■ EXTRACTED INFORMATION:
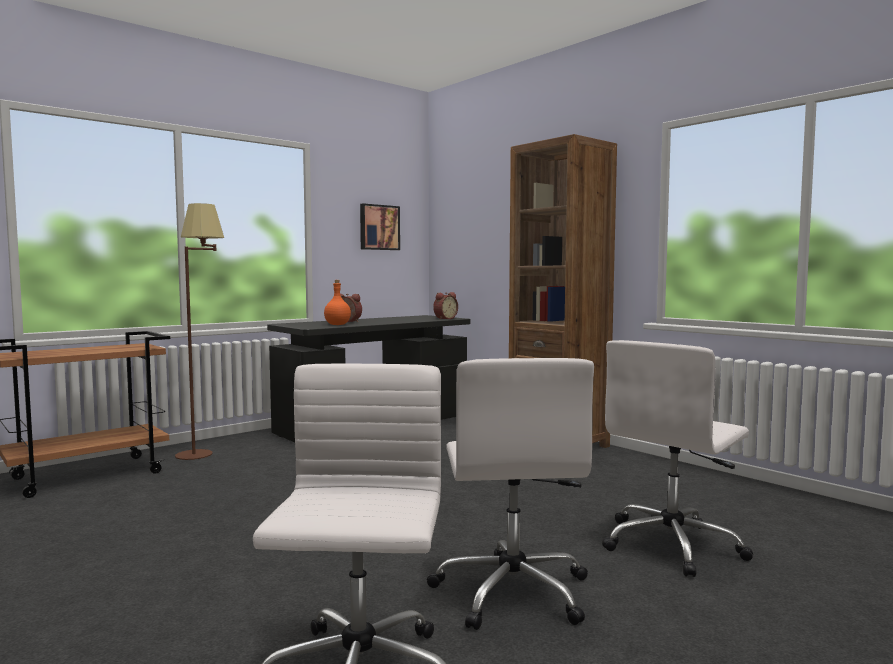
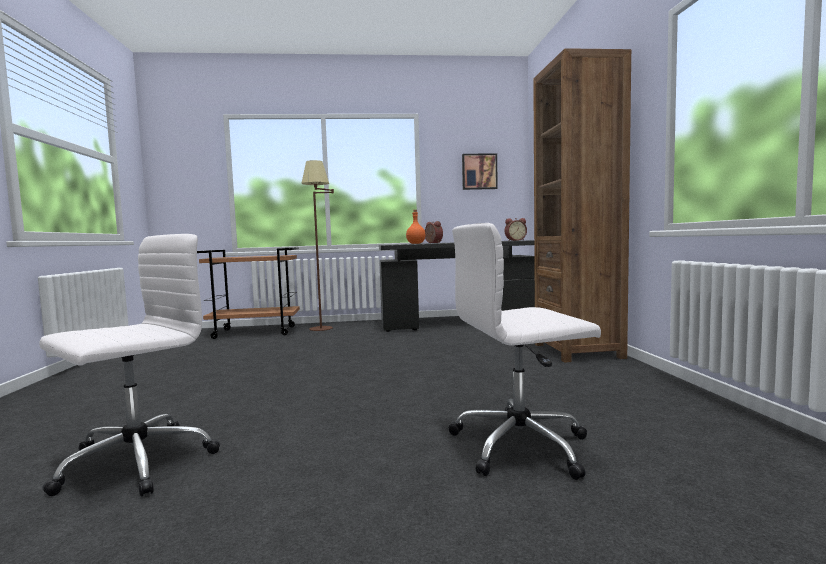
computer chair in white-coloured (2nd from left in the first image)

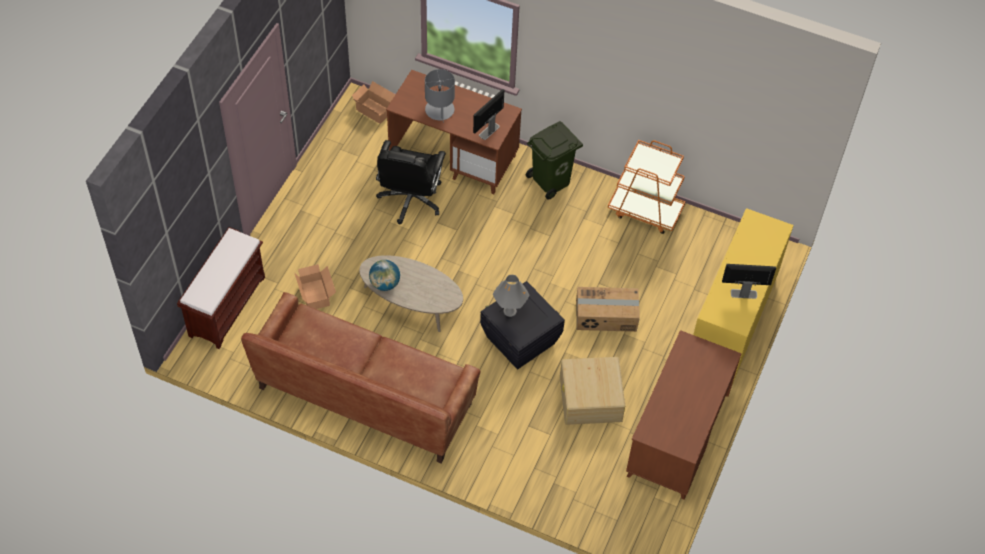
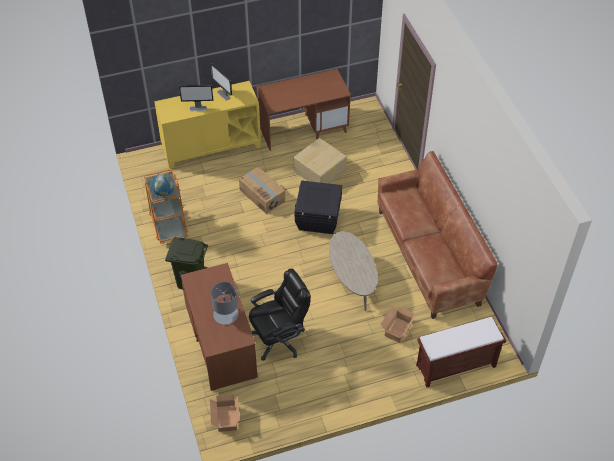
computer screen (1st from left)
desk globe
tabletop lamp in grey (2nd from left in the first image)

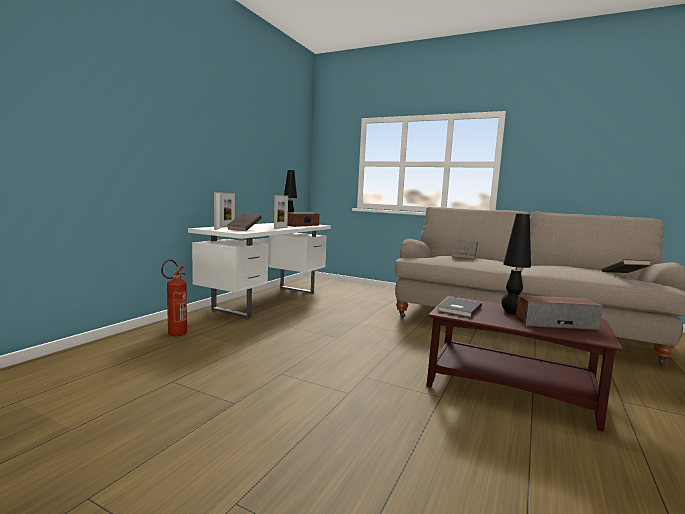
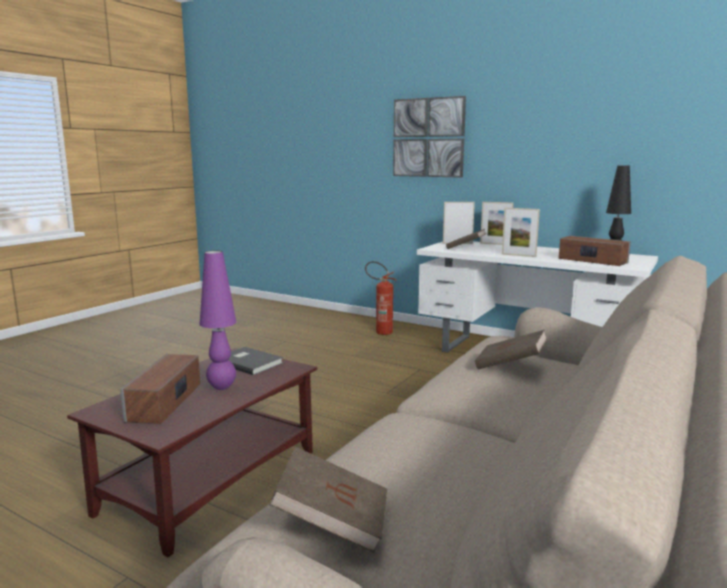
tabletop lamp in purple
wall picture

==

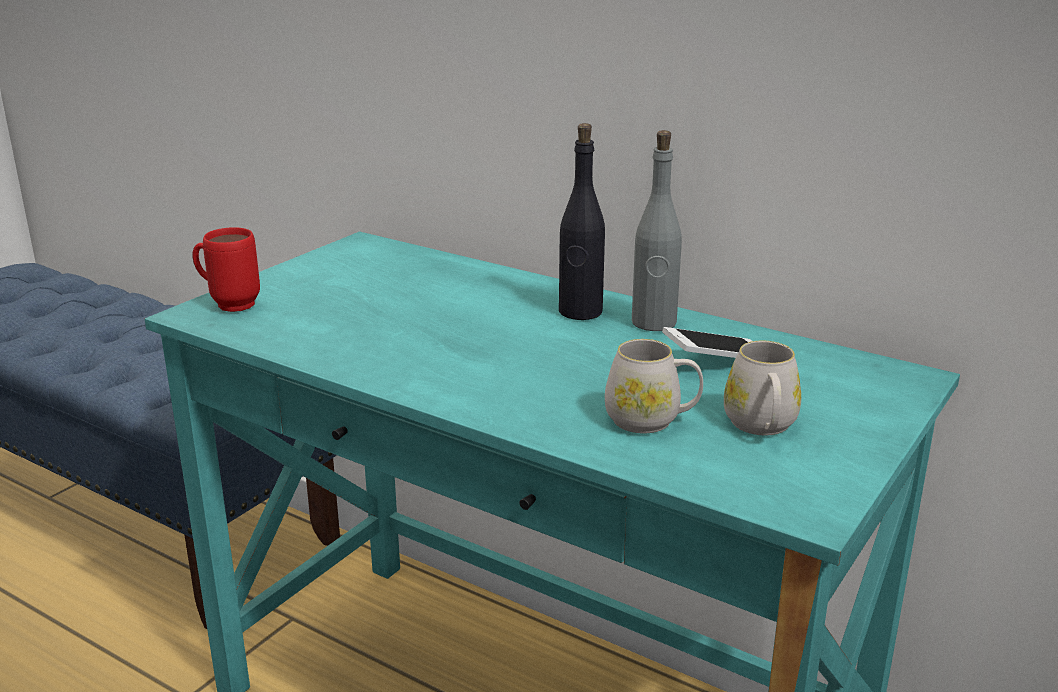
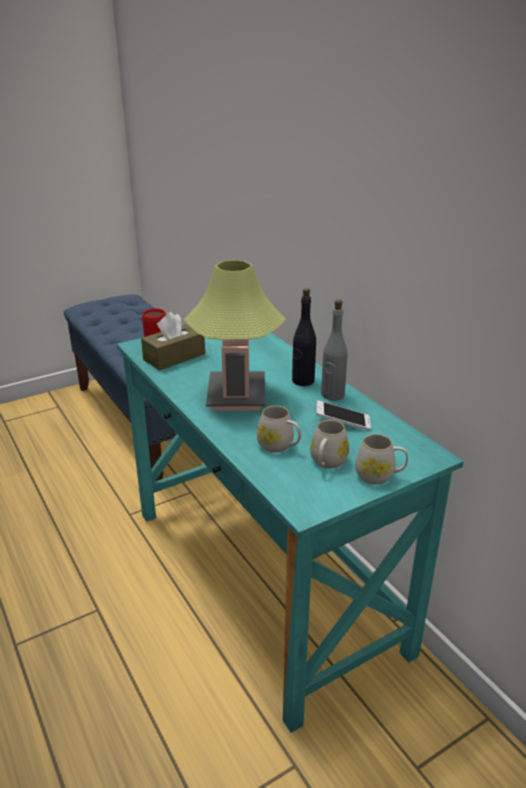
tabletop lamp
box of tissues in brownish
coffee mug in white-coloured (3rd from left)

■ PROBLEM STATEMENT: Where a line of the data contains "image", copy that line.

■ SOLVED EXERCISE:
computer chair in white-coloured (2nd from left in the first image)
tabletop lamp in grey (2nd from left in the first image)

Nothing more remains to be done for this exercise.